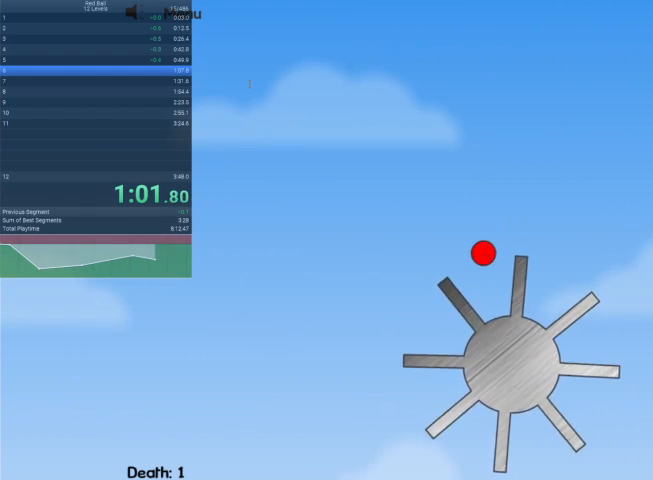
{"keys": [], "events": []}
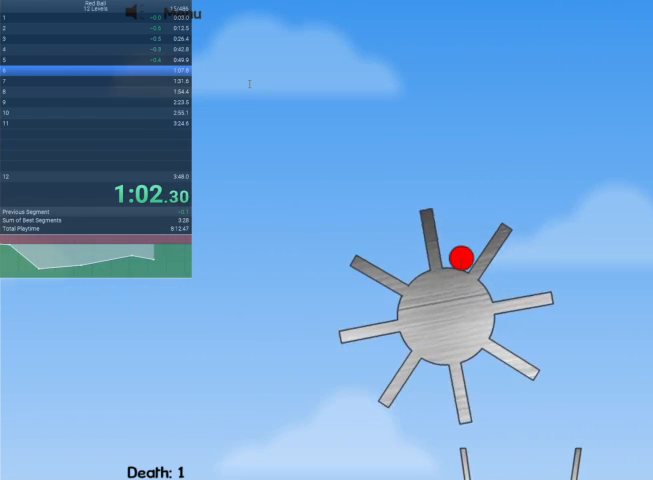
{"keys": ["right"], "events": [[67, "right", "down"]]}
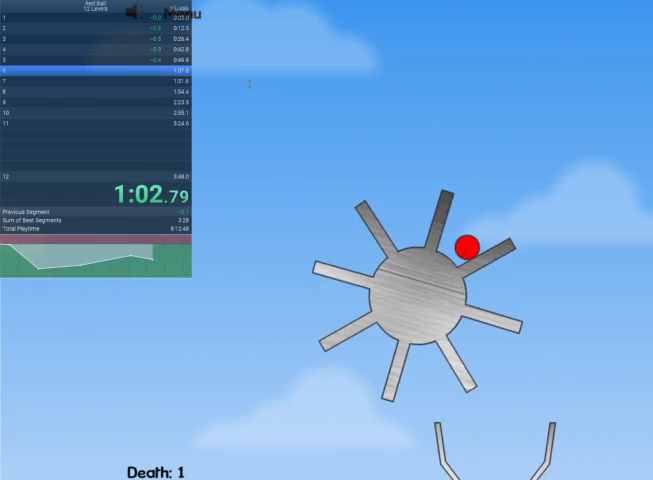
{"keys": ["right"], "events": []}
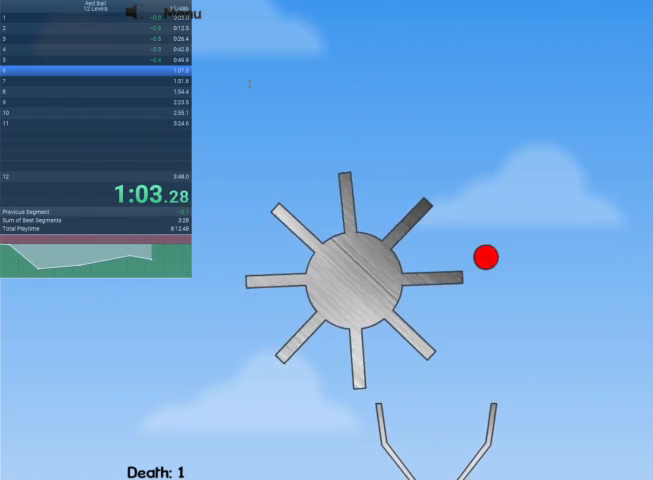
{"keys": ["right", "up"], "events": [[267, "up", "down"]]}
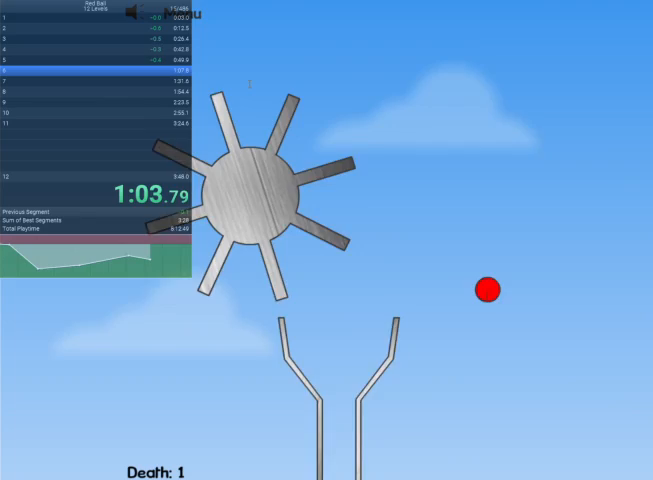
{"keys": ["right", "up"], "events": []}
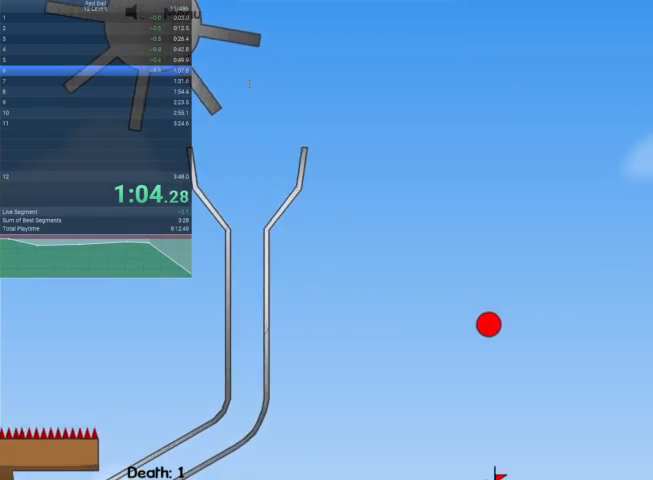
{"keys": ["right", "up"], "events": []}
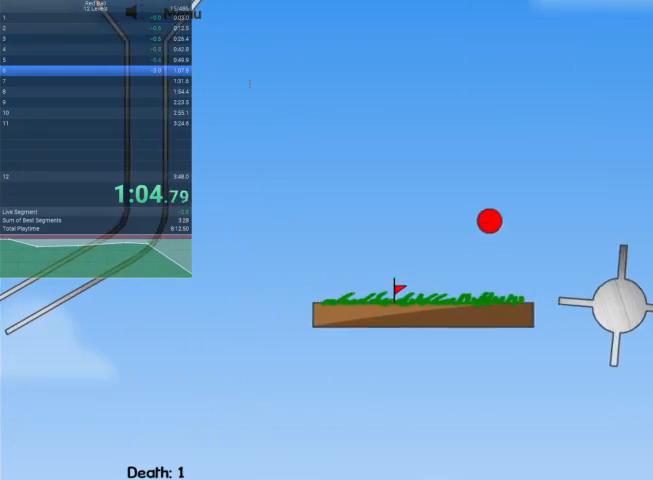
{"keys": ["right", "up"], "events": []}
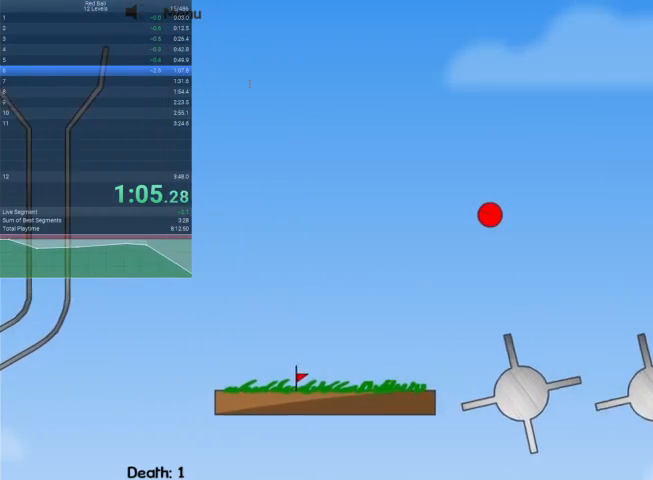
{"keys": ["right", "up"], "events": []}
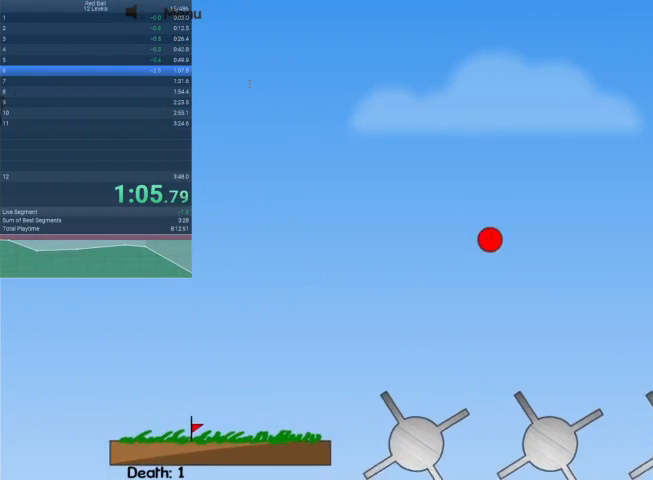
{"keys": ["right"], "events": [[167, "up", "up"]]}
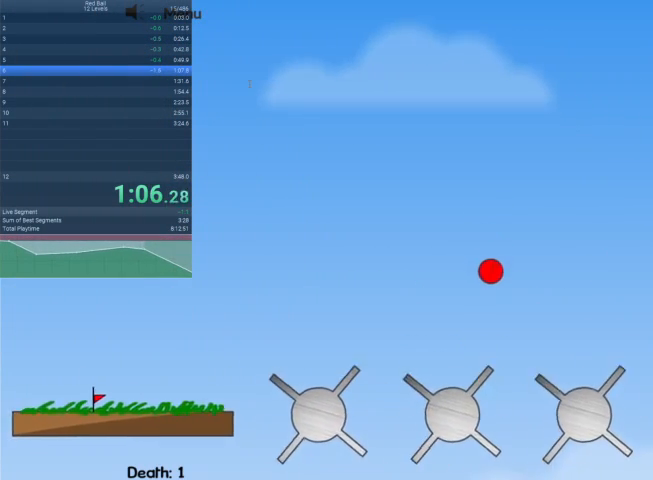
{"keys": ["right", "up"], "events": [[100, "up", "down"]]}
———
WHAT YOU WILL DO:
Go through the records and copy each line with "down" in it.

SOLUTION FOR THIS EXERCISE:
{"keys": ["right"], "events": [[67, "right", "down"]]}
{"keys": ["right", "up"], "events": [[267, "up", "down"]]}
{"keys": ["right", "up"], "events": [[100, "up", "down"]]}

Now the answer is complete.